The diet is not recommended because it restricts healthy foods that provide essential nutrients.

They also criticise the Atkins plan for its high cholesterol, fat and protein content and its low-fibre intake. The AHA asserts that most people already eat more protein and fat than their bodies need, and eating a high-protein, high-fat diet raises the risk of many types of disease. The most serious claim against the Atkins plan is that it's linked to a number of potential health risks such as osteoporosis, stroke, coronary heart disease, a propensity to form kidney stones, liver disorders and diabetes.

Advocates of the Atkins Diet

There are a number of misconceptions surrounding the Atkins diet plan, the most popular of these is the misconception that you consume mostly red meat and can never eat carbs. Many people view the diet as a bacon, burger and butter diet, however one of the benefits of the Atkins program is that it gets you away from eating too much sugar and processed foods.

The Atkins plan reduces (rather than excludes) your carbohydrate intake (like sugar, white flour and white rice).

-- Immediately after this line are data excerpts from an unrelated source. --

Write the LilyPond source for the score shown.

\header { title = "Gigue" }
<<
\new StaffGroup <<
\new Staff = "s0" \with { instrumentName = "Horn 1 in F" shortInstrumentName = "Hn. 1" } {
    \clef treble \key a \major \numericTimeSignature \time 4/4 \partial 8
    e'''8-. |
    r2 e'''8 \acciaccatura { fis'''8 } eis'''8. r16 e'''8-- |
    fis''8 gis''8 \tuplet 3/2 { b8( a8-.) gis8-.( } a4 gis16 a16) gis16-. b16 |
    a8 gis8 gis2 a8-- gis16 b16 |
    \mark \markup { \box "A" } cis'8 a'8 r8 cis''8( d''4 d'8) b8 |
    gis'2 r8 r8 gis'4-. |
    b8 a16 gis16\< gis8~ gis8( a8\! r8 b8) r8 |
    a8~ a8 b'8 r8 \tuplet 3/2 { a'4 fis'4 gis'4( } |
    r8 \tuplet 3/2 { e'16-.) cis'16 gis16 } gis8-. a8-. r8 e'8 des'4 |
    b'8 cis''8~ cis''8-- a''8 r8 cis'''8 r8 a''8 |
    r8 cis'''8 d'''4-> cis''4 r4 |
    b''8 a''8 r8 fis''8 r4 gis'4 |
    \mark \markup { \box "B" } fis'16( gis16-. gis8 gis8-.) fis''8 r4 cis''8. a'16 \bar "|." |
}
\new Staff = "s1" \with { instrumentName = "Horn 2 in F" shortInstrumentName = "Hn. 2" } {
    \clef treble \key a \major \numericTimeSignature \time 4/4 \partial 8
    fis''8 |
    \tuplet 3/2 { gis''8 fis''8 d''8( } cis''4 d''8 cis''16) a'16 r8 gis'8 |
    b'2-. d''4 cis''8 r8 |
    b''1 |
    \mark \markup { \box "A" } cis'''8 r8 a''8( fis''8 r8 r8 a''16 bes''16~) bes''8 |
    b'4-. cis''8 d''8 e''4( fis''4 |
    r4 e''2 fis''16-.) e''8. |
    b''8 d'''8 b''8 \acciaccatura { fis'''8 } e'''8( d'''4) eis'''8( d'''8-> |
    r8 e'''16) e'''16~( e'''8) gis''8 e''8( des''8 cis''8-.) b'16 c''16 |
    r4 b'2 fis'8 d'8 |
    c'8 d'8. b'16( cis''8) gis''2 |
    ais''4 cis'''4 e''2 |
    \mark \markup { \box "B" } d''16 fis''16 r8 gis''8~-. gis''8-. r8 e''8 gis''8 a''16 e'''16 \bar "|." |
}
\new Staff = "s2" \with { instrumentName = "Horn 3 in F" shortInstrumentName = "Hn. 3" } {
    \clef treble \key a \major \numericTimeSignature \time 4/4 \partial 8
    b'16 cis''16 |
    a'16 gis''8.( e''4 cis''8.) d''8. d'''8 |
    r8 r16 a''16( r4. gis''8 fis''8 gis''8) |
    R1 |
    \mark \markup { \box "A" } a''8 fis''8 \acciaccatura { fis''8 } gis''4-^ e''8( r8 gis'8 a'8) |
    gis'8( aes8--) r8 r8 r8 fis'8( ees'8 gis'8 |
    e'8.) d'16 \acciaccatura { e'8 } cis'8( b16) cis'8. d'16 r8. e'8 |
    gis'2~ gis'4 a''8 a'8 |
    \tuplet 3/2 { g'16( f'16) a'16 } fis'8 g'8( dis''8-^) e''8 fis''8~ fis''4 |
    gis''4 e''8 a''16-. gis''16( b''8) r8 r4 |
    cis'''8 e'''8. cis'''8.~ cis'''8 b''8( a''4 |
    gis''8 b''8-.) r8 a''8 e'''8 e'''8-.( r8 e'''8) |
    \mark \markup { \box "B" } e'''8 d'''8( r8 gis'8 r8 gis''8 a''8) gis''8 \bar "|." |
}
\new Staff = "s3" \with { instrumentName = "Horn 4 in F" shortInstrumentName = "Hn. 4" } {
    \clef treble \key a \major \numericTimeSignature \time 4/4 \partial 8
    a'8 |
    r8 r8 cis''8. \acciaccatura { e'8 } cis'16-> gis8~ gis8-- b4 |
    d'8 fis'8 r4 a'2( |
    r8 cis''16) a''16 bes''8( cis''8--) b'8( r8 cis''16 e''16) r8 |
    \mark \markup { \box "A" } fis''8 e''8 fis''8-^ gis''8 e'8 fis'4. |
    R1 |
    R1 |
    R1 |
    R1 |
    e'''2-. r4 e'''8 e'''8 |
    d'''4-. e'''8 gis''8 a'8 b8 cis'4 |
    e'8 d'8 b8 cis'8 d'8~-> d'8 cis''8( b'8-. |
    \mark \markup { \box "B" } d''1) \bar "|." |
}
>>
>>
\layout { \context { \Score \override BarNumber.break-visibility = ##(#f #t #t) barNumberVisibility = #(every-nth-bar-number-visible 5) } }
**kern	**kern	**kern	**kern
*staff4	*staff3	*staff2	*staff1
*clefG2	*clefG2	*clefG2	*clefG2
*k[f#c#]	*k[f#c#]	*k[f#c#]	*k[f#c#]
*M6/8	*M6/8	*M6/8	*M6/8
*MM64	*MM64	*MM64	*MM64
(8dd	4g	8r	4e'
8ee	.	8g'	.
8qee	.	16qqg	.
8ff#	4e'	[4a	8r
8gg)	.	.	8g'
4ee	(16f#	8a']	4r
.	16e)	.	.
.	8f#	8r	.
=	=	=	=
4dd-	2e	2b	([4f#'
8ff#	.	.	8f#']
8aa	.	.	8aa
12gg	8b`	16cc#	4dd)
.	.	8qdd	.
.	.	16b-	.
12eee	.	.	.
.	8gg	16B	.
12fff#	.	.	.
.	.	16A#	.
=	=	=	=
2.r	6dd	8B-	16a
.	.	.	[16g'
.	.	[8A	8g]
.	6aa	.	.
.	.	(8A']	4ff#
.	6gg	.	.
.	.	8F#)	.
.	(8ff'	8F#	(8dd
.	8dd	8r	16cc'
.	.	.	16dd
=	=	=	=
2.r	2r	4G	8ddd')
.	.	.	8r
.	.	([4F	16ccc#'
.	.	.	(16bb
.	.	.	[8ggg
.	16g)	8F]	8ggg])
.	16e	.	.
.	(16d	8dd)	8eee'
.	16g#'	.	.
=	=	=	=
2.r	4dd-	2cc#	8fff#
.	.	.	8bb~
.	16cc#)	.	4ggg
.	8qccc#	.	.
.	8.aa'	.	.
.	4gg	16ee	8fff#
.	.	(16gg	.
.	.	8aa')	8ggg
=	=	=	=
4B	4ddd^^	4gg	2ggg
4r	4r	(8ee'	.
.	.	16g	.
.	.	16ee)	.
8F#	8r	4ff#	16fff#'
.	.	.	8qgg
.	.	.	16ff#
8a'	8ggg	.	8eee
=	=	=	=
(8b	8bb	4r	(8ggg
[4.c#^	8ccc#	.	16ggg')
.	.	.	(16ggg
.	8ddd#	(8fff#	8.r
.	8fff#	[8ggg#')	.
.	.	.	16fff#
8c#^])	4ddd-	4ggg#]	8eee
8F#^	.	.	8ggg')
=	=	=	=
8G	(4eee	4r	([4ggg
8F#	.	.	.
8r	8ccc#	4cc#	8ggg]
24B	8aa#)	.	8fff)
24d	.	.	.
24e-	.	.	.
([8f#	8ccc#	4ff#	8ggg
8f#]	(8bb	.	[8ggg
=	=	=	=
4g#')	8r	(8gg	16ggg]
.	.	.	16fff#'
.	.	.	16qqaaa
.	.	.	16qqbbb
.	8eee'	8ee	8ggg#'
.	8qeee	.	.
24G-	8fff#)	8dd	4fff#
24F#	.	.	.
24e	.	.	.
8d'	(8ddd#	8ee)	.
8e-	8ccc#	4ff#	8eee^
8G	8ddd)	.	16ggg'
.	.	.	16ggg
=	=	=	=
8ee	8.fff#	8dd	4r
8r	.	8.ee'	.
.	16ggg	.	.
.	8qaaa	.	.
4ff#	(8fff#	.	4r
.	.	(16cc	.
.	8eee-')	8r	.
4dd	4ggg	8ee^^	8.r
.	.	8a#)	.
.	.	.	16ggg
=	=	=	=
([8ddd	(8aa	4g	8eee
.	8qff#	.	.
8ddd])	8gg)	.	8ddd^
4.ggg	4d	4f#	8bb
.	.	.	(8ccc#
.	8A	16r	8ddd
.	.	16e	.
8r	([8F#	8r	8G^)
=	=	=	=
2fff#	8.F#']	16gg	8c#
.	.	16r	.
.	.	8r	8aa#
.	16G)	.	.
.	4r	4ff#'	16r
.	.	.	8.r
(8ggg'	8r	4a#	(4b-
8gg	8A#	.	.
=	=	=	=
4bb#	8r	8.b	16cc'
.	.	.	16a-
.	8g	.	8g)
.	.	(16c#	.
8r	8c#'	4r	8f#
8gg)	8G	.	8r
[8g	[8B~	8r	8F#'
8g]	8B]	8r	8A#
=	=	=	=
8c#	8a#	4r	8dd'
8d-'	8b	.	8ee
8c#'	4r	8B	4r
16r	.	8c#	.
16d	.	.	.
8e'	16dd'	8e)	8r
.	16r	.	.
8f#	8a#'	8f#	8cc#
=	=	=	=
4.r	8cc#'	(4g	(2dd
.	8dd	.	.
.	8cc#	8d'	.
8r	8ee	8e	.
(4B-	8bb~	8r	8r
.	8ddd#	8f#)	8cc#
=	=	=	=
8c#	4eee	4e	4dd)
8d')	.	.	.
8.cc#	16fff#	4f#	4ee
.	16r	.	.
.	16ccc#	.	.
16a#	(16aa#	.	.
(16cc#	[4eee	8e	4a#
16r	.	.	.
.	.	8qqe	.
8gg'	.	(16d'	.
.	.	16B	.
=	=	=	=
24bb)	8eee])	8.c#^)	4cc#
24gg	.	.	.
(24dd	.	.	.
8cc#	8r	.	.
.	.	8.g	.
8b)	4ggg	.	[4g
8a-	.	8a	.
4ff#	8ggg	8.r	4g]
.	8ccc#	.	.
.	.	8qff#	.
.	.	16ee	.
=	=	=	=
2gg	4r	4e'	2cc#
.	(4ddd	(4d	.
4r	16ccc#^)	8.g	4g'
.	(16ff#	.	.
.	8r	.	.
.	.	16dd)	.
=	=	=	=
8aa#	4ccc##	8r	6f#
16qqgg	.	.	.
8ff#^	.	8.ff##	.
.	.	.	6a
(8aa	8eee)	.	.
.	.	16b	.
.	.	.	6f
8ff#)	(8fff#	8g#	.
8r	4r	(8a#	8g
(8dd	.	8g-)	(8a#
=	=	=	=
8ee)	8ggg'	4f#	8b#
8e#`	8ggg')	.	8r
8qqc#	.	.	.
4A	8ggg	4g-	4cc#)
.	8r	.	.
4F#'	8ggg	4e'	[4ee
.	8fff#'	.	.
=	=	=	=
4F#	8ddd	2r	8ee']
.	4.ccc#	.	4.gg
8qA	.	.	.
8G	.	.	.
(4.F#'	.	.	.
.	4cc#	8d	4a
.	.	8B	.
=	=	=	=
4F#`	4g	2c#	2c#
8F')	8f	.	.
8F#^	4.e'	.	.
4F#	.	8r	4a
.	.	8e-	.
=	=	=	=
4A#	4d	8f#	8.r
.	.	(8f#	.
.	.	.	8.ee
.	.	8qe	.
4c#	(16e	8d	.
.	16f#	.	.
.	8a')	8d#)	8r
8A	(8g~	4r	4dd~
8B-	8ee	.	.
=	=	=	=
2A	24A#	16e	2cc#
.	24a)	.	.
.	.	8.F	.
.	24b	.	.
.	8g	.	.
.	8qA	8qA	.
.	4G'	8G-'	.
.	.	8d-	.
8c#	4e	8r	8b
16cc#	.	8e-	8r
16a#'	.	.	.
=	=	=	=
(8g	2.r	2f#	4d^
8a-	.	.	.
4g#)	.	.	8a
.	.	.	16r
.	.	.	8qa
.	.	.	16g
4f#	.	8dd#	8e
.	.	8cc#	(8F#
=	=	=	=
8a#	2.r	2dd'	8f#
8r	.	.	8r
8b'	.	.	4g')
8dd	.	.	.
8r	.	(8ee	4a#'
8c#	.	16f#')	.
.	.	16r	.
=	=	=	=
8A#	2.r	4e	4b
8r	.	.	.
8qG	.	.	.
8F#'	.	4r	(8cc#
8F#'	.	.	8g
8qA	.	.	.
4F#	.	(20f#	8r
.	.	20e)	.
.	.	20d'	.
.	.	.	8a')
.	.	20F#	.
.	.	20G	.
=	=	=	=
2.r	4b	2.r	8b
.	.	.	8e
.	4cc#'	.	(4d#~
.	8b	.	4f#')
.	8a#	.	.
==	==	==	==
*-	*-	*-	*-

Another misconception is that you can eat all you want while following the Atkins program. Although the program refuses to accept hunger as a way of life, it does believe in the philosophy of moderation. Eating a well-portioned and satisfying meal is an extremely important part of the Atkins diet. The Atkins plan teaches you to control your portion sizes.

In response to criticisms that the Atkins diet is linked to disease - contrary studies have shown that over a four month period, the Atkins diet helped a group of people drop an average of 21 pounds, lower their cholesterol and triglyceride levels and raise HDL ("good" cholesterol).

Advocates of the diet argue that people at high risk for chronic illnesses such as cardiovascular disease, hypertension and diabetes will see a marked improvement. They go even further to claim that by following this plan you are actually laying a permanent groundwork for disease prevention.

Generally, critics are sceptical of how a high-protein, high-fat diet can result in weight loss. Research shows that people can keep off weight lost with the Atkins plan as long as they don't go back to eating the way they used to eat. People have successfully lost weight with this approach for over thirty years.

Several studies have shown that men and women lost twice the weight on the Atkins plan, compared to those individuals following a "high-respected" low-fat diet.

Studies show that dieters typically lose more weight when they linked up with the Internet - a virtual dieting community where dieters can obtain weight loss information, Atkins diet recipes and contact other dieters who are sharing the same goals.

On the Internet, followers can also get a personalised Atkins meal plan and 24/7 peer and professional support without leaving their home.